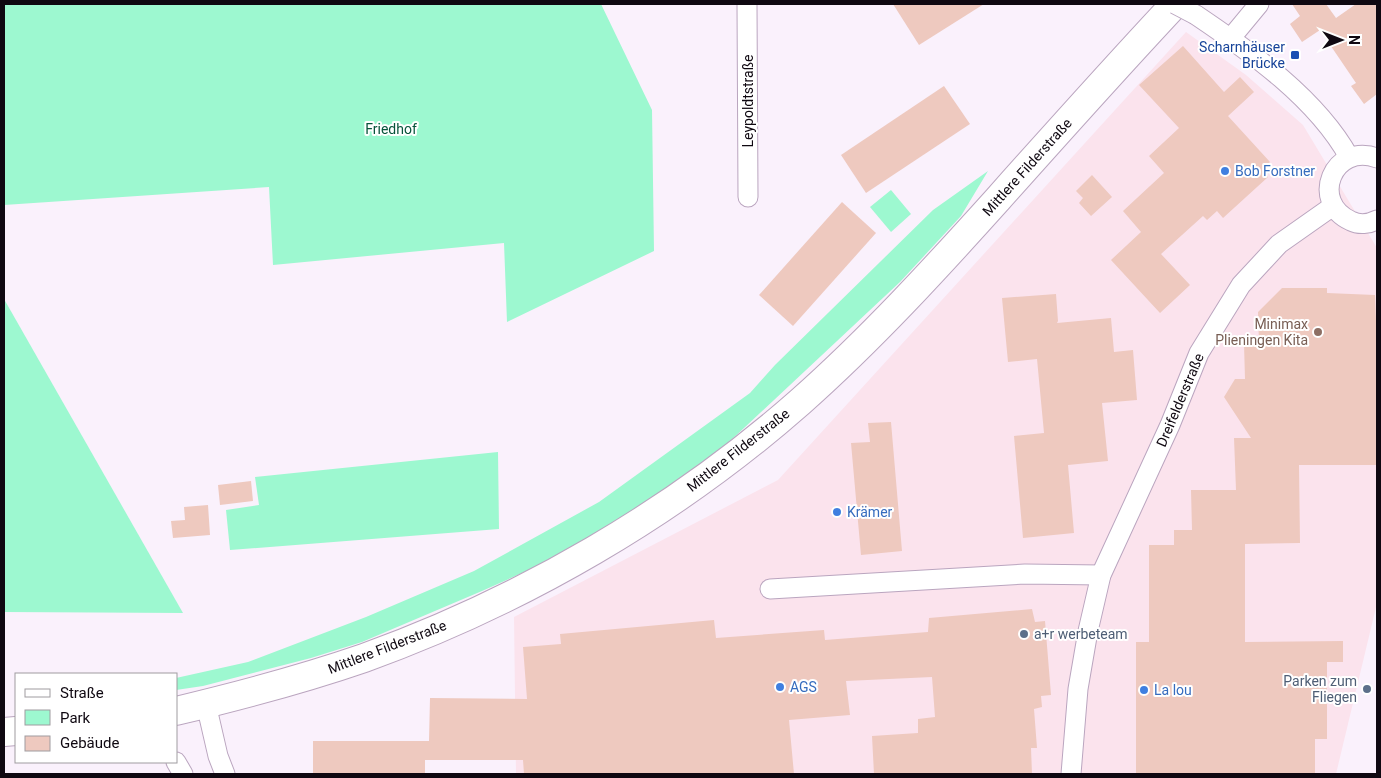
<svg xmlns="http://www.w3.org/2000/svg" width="1381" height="778" font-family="Roboto,sans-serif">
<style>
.commercial{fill:#fbe3ed}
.green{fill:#9df8d0}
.building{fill:#eec9bf}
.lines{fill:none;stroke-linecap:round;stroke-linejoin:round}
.minor-casing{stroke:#baa5bf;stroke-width:21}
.secondary-casing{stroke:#baa5bf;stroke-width:30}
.minor{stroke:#fff;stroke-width:19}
.secondary{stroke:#fff;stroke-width:28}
.minor-bridge-casing{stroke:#baa5bf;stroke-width:21;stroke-linecap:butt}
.minor-bridge{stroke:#fff;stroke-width:19}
.transit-dot{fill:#1a4fb4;stroke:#fff;stroke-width:2}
.shop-dot{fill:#3f7fe0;stroke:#fff;stroke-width:2}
.education-dot{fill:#8d6e63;stroke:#fff;stroke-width:2}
.service-dot{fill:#5c6f8a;stroke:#fff;stroke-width:2}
.labels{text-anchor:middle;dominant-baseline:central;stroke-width:4;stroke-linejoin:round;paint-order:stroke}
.transit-label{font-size:14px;fill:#164399;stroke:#fff;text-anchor:end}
.street-label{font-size:14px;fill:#0f0811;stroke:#fff}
.park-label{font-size:14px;fill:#06533a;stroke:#fff}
.shop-label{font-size:14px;fill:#366cbe;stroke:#fff;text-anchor:start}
.education-label{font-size:14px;fill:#785e54;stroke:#fff;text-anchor:end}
.service-label{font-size:14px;fill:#4e5e75;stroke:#fff;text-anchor:start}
</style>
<rect width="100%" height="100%" fill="#faf1fc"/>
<polygon class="commercial" points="1186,32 1246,75 1303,125 1377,248 1377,603 1336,774 516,774 514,617 778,480"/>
<g class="green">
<polygon points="4,4 601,4 652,110 654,251 507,322 504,243 273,265 269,187 4,205"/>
<polygon points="988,171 961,216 900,282 728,443 657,500 571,551 482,591 362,642 311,658 203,686 176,690 176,678 248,662 366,617 474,571 599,502 750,393 775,365 933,210"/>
<polygon points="891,190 911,214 891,232 870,207"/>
<polygon points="4,299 183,613 4,612"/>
<polygon points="498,452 499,529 230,550 226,510 259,505 255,477"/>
</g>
<g class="building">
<polygon points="893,4 984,4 919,45"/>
<polygon points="1292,4 1326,4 1336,18 1356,4 1377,4 1377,94 1364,104 1351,86 1356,83 1320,30 1302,42 1290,24 1300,16"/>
<polygon points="1183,46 1224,92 1240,77 1254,92 1228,116 1270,162 1262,170 1268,177 1223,218 1217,211 1207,220 1203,216 1161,254 1190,285 1160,313 1111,260 1141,232 1123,211 1164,173 1149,156 1179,128 1139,85"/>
<polygon points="944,86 970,124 866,193 841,155"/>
<polygon points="1092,175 1112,197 1091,216 1079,203 1083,198 1076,191"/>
<polygon points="842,202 876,233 793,326 759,295"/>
<polygon points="1282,288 1327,288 1327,293 1375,295 1376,320 1377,320 1377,465 1299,465 1300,543 1245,544 1245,642 1343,641 1343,662 1327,662 1327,739 1315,739 1315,774 1136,774 1136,642 1149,642 1149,545 1174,545 1174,530 1192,530 1191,490 1236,490 1234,438 1251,438 1224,397 1235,379 1245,379 1244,344 1259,344 1258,312"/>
<polygon points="1056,294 1058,321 1057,323 1111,318 1114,352 1133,350 1137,400 1102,403 1108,461 1068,465 1074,533 1023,538 1014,436 1044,433 1037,359 1008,362 1002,298"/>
<polygon points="891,422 902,551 861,555 851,443 870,442 868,423"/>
<polygon points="251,481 253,501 220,505 218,485"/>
<polygon points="208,505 210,535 173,538 171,521 185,520 184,507"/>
<polygon points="1032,609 1035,622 1045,621 1051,695 1041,696 1042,707 1034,709 1037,748 1031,748 1032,774 874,774 872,736 918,733 918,719 935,717 932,677 846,681 850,715 789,720 794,774 524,774 523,760 425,760 425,774 313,774 313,741 429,741 430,698 527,699 523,647 561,644 560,634 714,620 716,638 824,630 825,640 928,632 929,618"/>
</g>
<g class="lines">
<g class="minor-casing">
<g id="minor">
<polyline points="747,4 748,197"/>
<path d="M1196,15C1251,52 1317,99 1349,157"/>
<polyline points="1230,39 1259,4"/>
<path d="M1377,158C1333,142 1309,202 1351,221C1359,225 1369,224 1377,220"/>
<polyline points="770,589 1025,574 1101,575"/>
<polyline points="206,704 218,756 225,774"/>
<polyline points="176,762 183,774"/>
<polyline points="1071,774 1078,689 1088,631 1101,575 1170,425 1199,353 1241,285 1279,244 1333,206"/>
</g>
</g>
<g class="secondary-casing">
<g id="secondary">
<path d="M176,711C239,696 303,679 364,658C522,601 674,513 800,402C871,339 935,269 998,199C1056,134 1115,68 1175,4"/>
<polyline points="4,732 16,731"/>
</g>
</g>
<use href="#minor" class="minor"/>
<use href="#secondary" class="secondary"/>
<g class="minor-bridge-casing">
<polyline id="minor-bridge" points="1175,4 1196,15"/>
</g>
<use href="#minor-bridge" class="minor-bridge"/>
</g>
<rect class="transit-dot" x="1290" y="50" width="10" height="10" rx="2.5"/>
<g class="shop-dot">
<circle cx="1225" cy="171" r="5"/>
<circle cx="837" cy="512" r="5"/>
<circle cx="780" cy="687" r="5"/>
<circle cx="1144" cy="690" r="5"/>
</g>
<circle class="education-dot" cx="1318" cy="332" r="5"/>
<g class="service-dot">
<circle cx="1024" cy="634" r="5"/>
<circle cx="1367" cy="689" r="5"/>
</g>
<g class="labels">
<g class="transit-label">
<text x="1285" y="47">Scharnhäuser<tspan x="1285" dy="16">Brücke</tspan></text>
</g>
<g class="street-label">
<text transform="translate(748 101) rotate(-90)">Leypoldtstraße</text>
<text transform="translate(1027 167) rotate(-48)">Mittlere Filderstraße</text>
<text transform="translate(1180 400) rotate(-67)">Dreifelderstraße</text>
<text transform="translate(738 450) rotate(-38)">Mittlere Filderstraße</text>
<text transform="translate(387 647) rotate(-21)">Mittlere Filderstraße</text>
</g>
<g class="park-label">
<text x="391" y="129">Friedhof</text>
</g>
<g class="shop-label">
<text x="1235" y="171">Bob Forstner</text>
<text x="847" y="512">Krämer</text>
<text x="790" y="687">AGS</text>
<text x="1154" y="690">La lou</text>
</g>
<g class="education-label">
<text x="1308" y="324">Minimax<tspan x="1308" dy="16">Plieningen Kita</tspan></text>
</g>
<g class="service-label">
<text x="1034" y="634">a+r werbeteam</text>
<text x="1357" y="681" text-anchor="end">Parken zum<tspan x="1357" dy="16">Fliegen</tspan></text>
</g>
</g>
<rect width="1381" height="778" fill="none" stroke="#0f0811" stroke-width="10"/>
<rect x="15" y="673" width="162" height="90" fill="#ffffff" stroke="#9f9ca0"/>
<rect x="25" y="689" width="25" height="8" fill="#ffffff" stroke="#9f9ca0"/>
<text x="60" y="698" font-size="15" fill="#0f0811">Straße</text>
<rect x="25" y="710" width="25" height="15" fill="#9df8d0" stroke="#9f9ca0"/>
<text x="60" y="723" font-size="15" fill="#0f0811">Park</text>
<rect x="25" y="736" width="25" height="15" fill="#eec9bf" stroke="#9f9ca0"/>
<text x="60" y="748" font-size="15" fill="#0f0811">Gebäude</text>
<g transform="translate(1341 40) rotate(90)" stroke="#ffffff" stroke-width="4" paint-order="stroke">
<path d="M0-4L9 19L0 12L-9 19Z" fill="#0f0811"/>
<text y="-8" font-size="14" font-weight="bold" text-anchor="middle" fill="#0f0811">N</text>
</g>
</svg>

**Task details**
The answer must be every line of the records that contains the word "lines".

**Exercise response**
.lines{fill:none;stroke-linecap:round;stroke-linejoin:round}
<g class="lines">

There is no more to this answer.